Compare column and give the variation in %

Posted: Wed Jul 13, 2011 3:34 am
by suresh_dsx
Hi,
i need compare the data and give the output in terms of percentage

Code: Select all

Source data

empid,ename,eaddess,sal
"1000","abcd","road7 stree2","1000"
"2000","dddd","roadno2 streeno12","2000"

Reference data

empid,ename,eaddess,sal
"1000","abcd","road7 stree2","1000"
"2000","dddd","road2 stree12","2000"

Output 

empid,ename,eaddess,sal,percentageofeaddress
"1000","abcd","road7 stree2","1000",100%
"2000","dddd","road2 stree12","2000",80%
Join based on the empid and percentage variation on the eaddress
the percentageofeaddress column should give the difference of the column eaddress.

Based on the forums, i have tried with function compare, but I am unable to get the direct function which give the percentage of variation of the column

Any help greatly appreciated.

Thanks -suresh

Posted: Wed Jul 13, 2011 6:04 am
by PhilHibbs
Would the Levenshtein Distance be what you are after?
https://secure.wikimedia.org/wikipedia/ ... n_distance
The article has source code to calculate it, which you could port to DataStage BASIC.
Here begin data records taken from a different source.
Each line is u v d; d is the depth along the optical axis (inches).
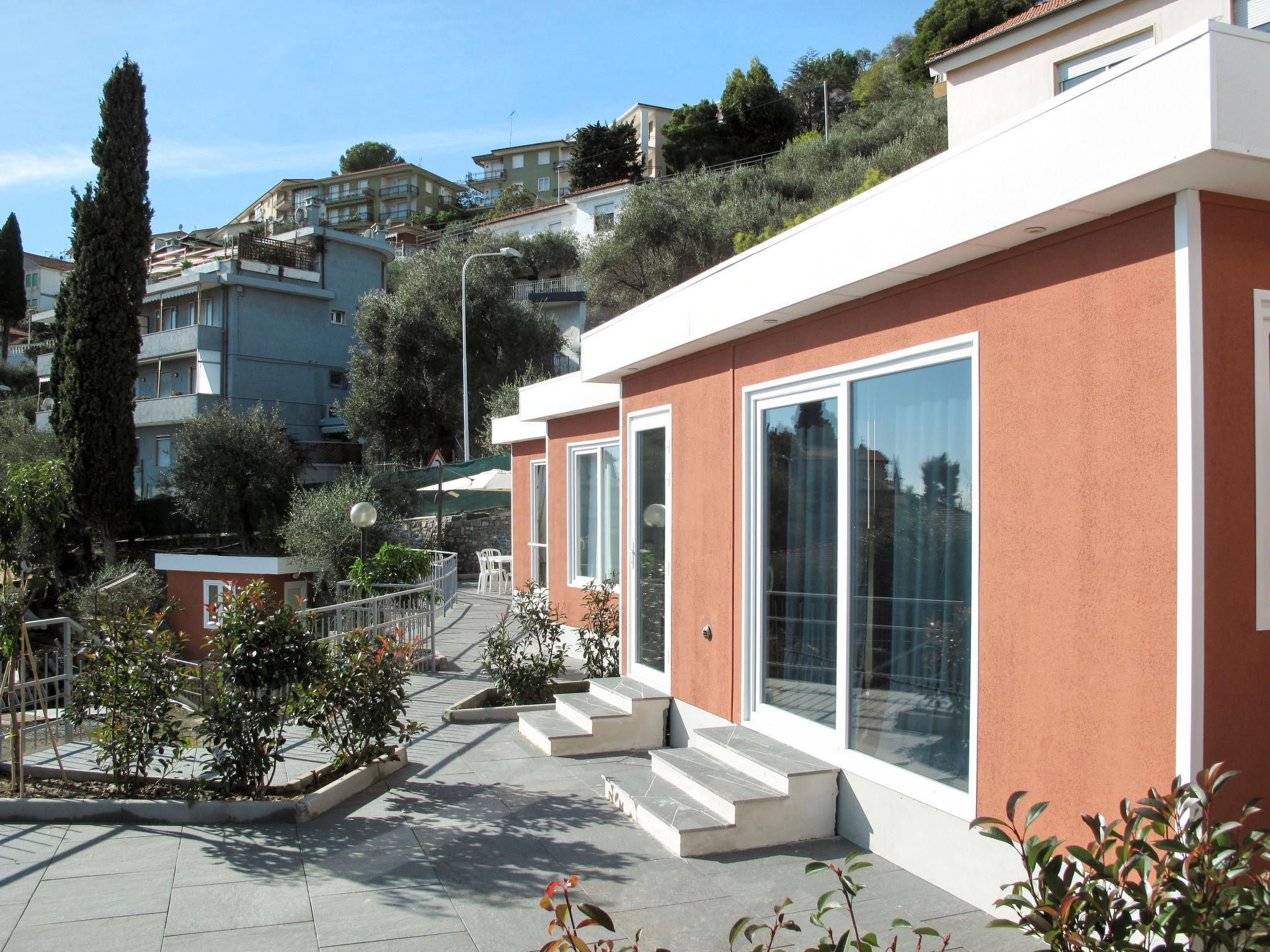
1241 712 123.3
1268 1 468.8
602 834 197.3
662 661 289.7
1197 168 115.6
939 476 172.1
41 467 243.0
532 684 328.8
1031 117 136.3
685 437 268.4
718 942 146.9
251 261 1444.4
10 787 227.0
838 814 196.7
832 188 1194.0
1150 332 127.8
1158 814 94.1
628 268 1218.6
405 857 184.4
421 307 1229.7
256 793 218.7
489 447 1089.4
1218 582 122.4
Posted: Thu Jul 14, 2011 12:26 am
by suresh_dsx
Hi,

instead of writing a code any direct function is avaliable in the transformer stage. it will be easy to manage.

Searched in the forums did not get the relevent information.
Any help greatly appriciated.

Thanks -Suresh

Re: Compare column and give the variation in %

Posted: Thu Jul 14, 2011 2:18 am
by pandeesh
the percentageofeaddress column should give the difference of the column eaddress.
i am curious how the difference between "roadno2" and "road2" has 80% variation? can you explain in detail?

Posted: Thu Jul 14, 2011 3:17 am
by vishal_rastogi
please elaborate little more how you are calculating the percentage in output?
for first row it is 100%
in second row it is 80 %(the keys are matching but values are not matching)

Posted: Thu Jul 14, 2011 5:30 am
by PhilHibbs
Yes, I'd have thought that "road2 stree12" is 72% the same as "roadno2 streeno12", and the other way around, to go from "roadno2 streeno12" to "road2 stree12" you need to change 22% of the characters, so that would make 78%.

I'm fairly sure that there is no built-in function for calculating this difference. You might be able to calculate it in a Transformer Loop, but it would be tricky if at all possible.